17 juilliet
Normandy Memorials
A day completely off the bike.
Starting with a divine breakfast of flan avec pommes prepared by Morgan, we headed off to the Omaha Beach cemetery and memorial. The visitor center engulfed me, particularly the individual narratives told by the men themselves (for the survivors) or their families (for the dead). These were boys, plunging into a truly terrifying situation. They died such brutal deaths.
Then, the cemetery itself. Eyes were blurry with unexpected tears.

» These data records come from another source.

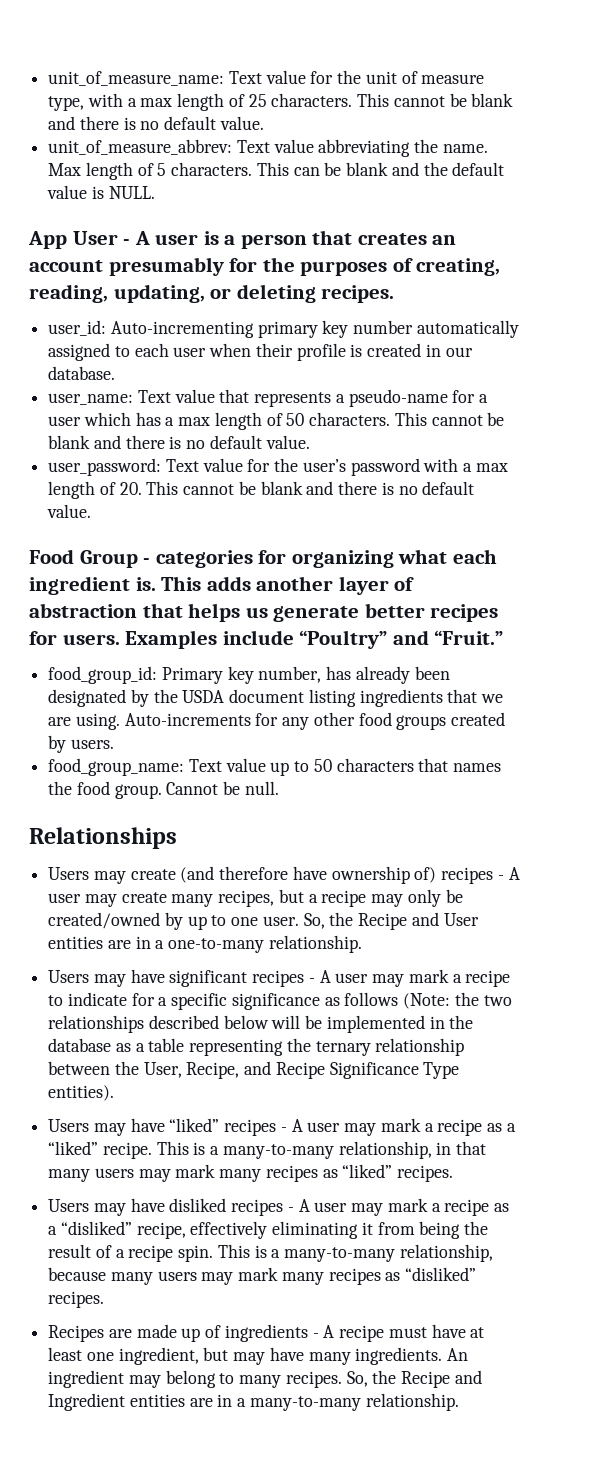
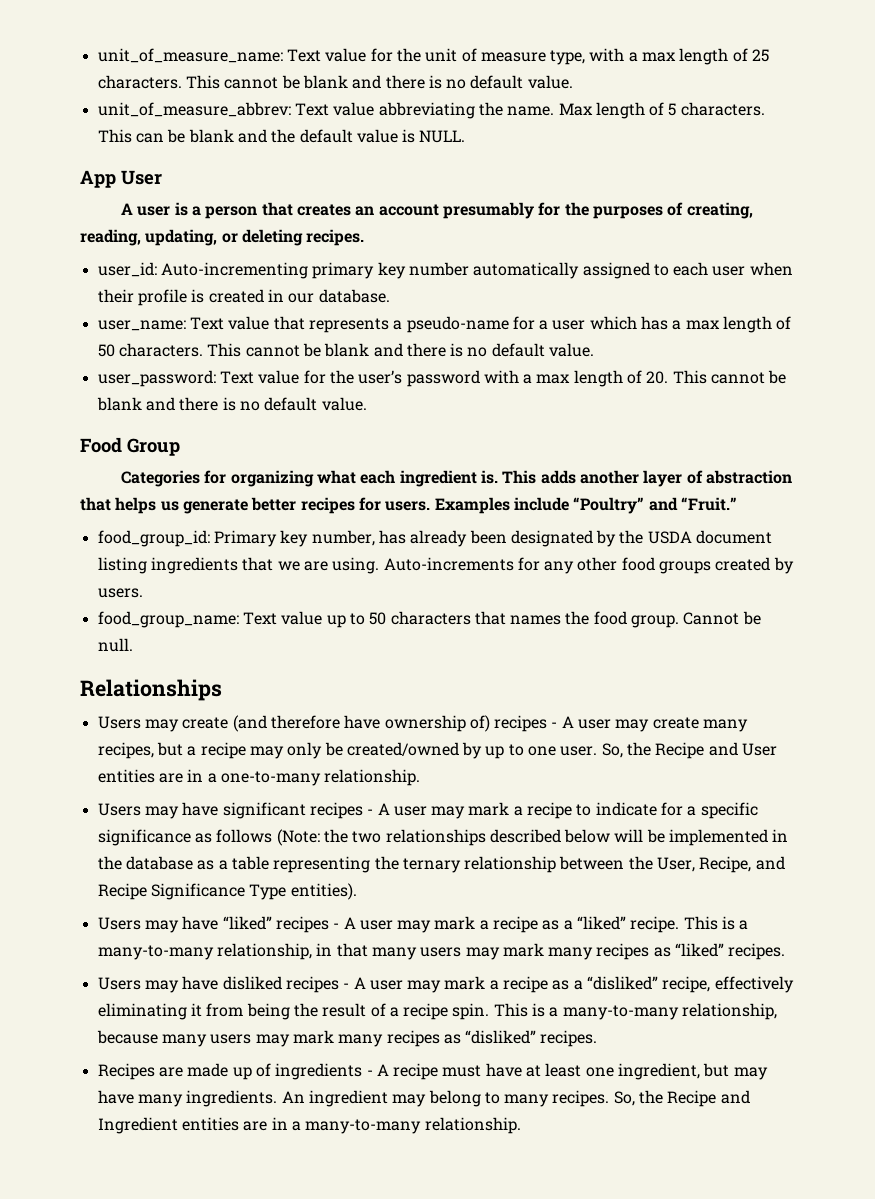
[123,239,131,245] - -> (162, 177) //
[143,550,253,568] - categories -> [121,470,201,487] // Categories

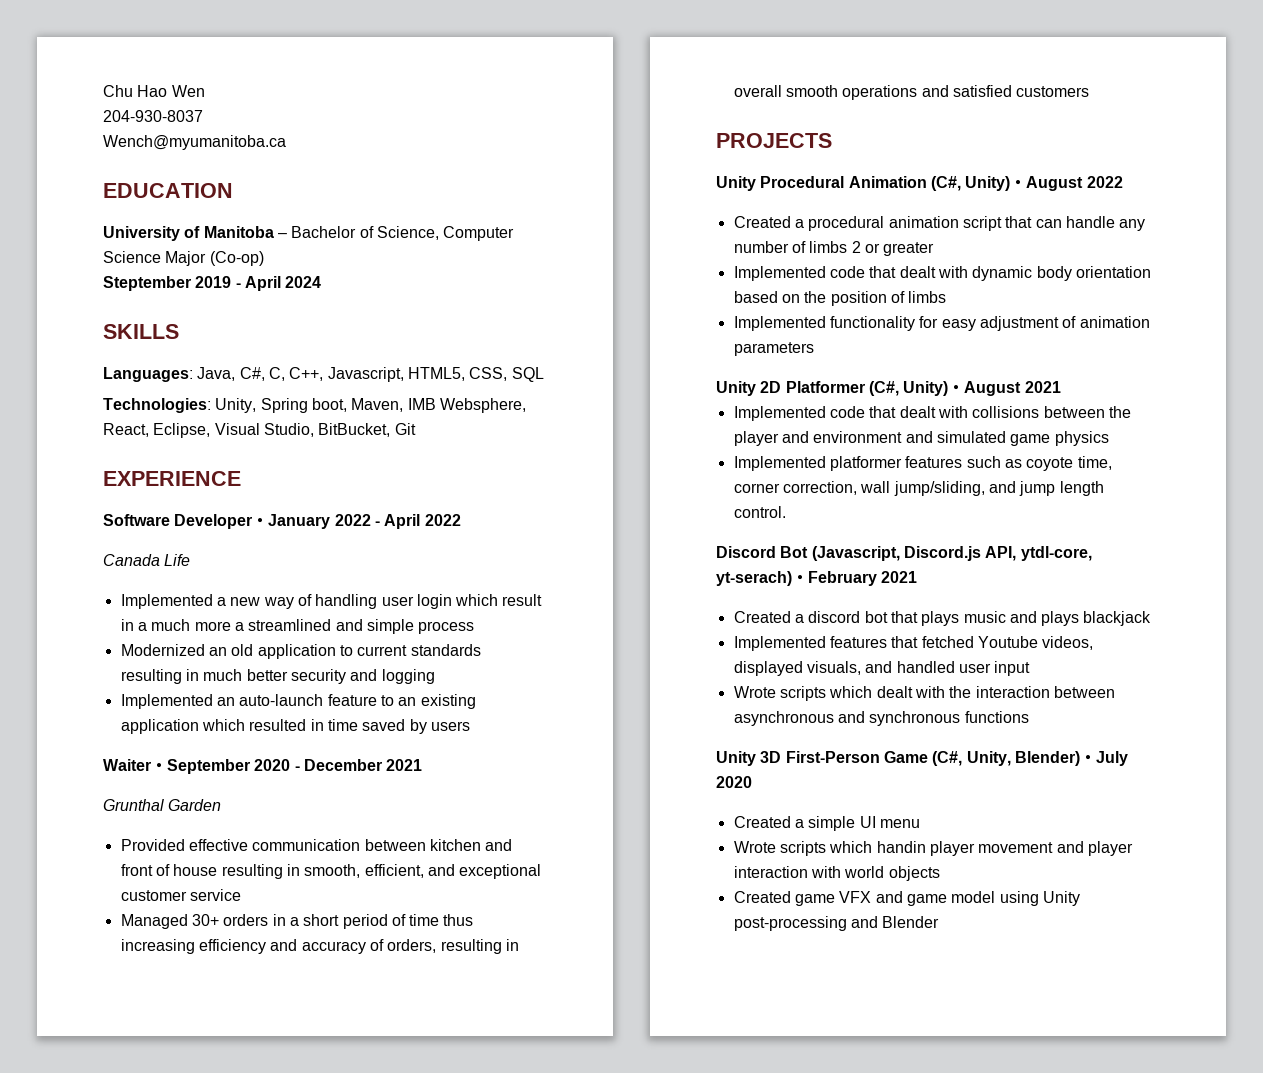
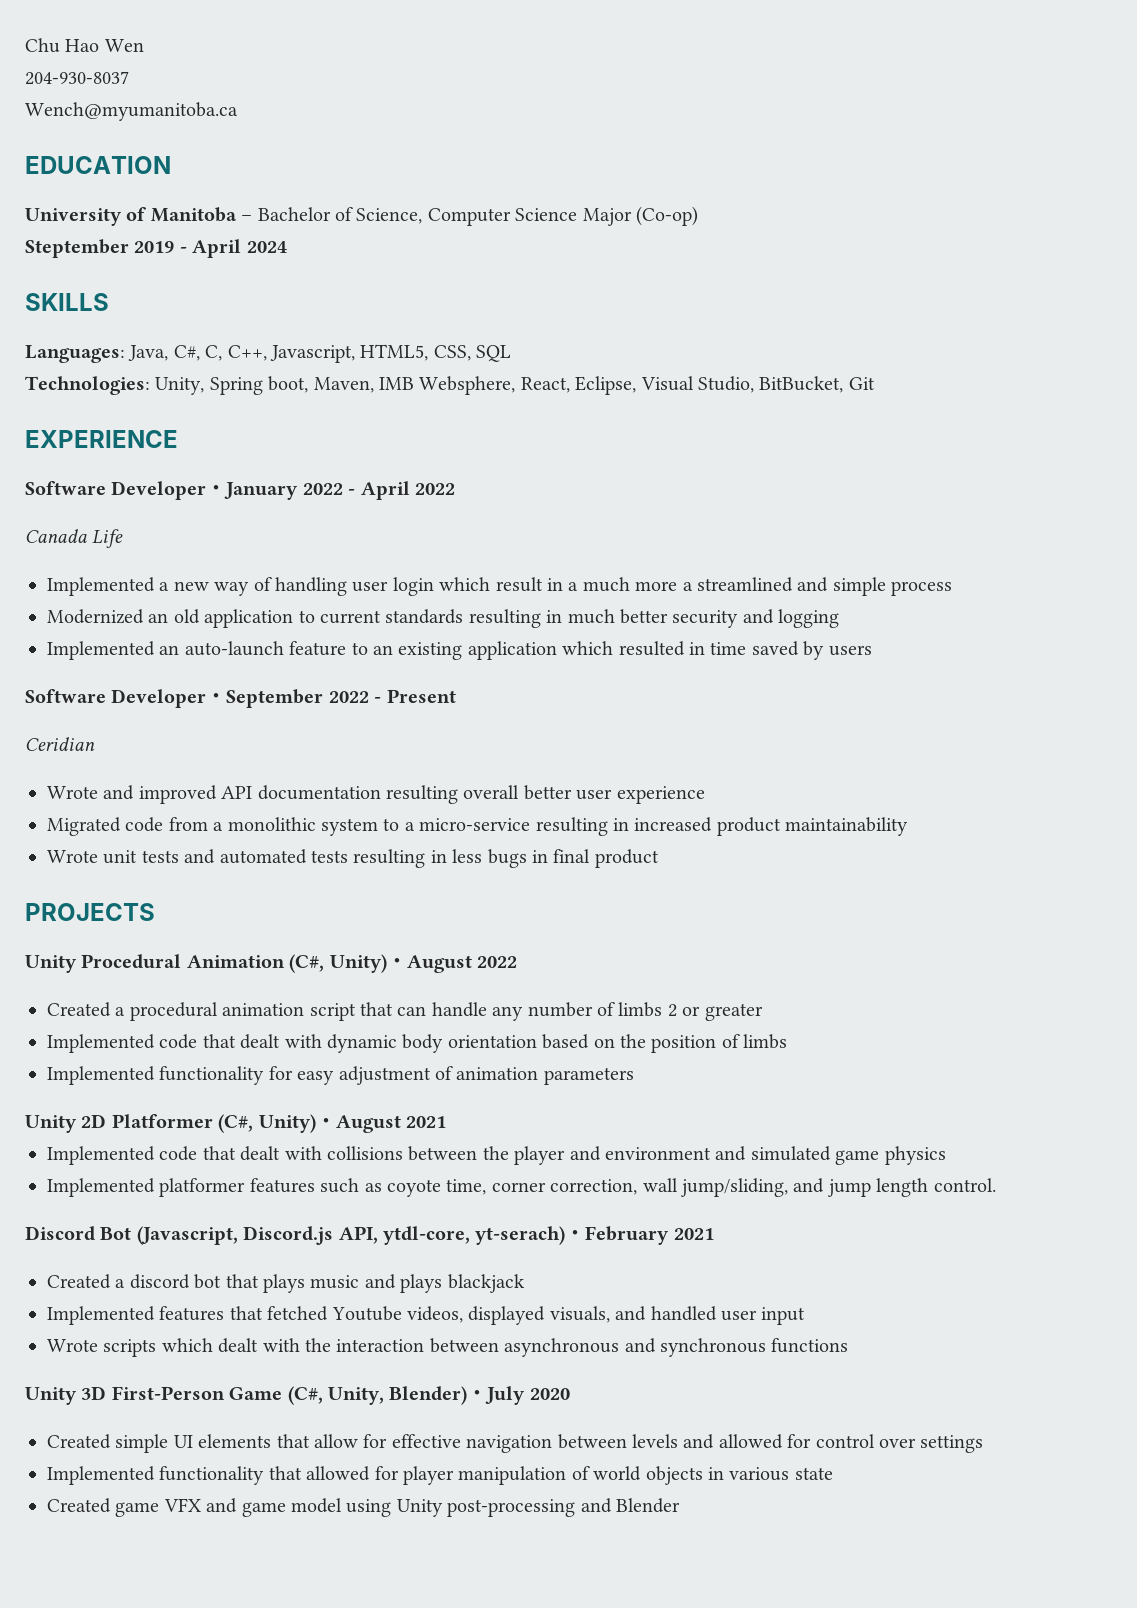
[103,759,423,774] [103,799,222,811] [120,839,513,851] [120,864,542,879] [120,889,241,901] [120,914,474,929] [120,939,519,954] [733,85,1090,100] Waiter・September 2020 - December 2021 // Grunthal Garden // Provided effective communication between kitchen and front of house resulting in smooth, efficient, and exceptional customer service // Managed 30+ orders in a short period of time thus increasing efficiency and accuracy of orders, resulting in overall smooth operations and satisfied customers -> [25,689,456,708] [25,737,95,751] [47,785,705,804] [47,817,909,836] [47,849,659,868] Software Developer・September 2022 - Present // Ceridian // Wrote and improved API documentation resulting overall better user experience // Migrated code from a monolithic system to a micro-service resulting in increased product maintainability // Wrote unit tests and automated tests resulting in less bugs in final product
[794,819,804,828] a -> (111, 1441) none
[879,819,920,828] [733,841,1133,856] [733,866,841,878] menu // Wrote scripts which handin player movement and player interaction with -> [198,1434,984,1453] [47,1466,590,1485] elements that allow for effective navigation between levels and allowed for control over settings // Implemented functionality that allowed for player manipulation of
(940, 873) none -> [707,1467,833,1481] in various state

Then off to Point du Hoc, where the craters and broken bunkers from the shelling remain. Wind was howling. Rain came and went and came again. Imagining the chaos, the din, the fear and death, was overwhelming. The bunker at the point showed evidence of massive fire within, with one wall etched by the impact of hundreds of bullets. An arresting site.
Best to imagine the craters as a child's playground. Morgan, Grant and I ran in and out of the craters. Got a viscereal sense of the topography.
Our final stop was the German cemetery. Dedicated to peace. A different place, quiet and contemplative. Most of the soldiers were 18, 19, 20 years old. Some of the graves were multiple. Lots of trees. Again the wind. The visitor center again engulfed me with stories. Of note, the first person account of the Allied invasion from the point of view of one of the surviving German soldiers. He was at first completely numb, only awakening to action when machine gun fire against his position began. He knew he had nothing to fight for, most of his compatriots were dead or incapacitated from the endless shelling, but what else could he do? Still more stories, and more tragic still, the countless noncombatants caught in the crossfire. Emotionally exhausted, we made our way back to the farmhouse and started cooking...
Dinner started at 10. At midnight, the conversation slipped into a pause and we said our "Bon nuit." Then the conversation got rolling again and next we looked it was 1:15 a.m.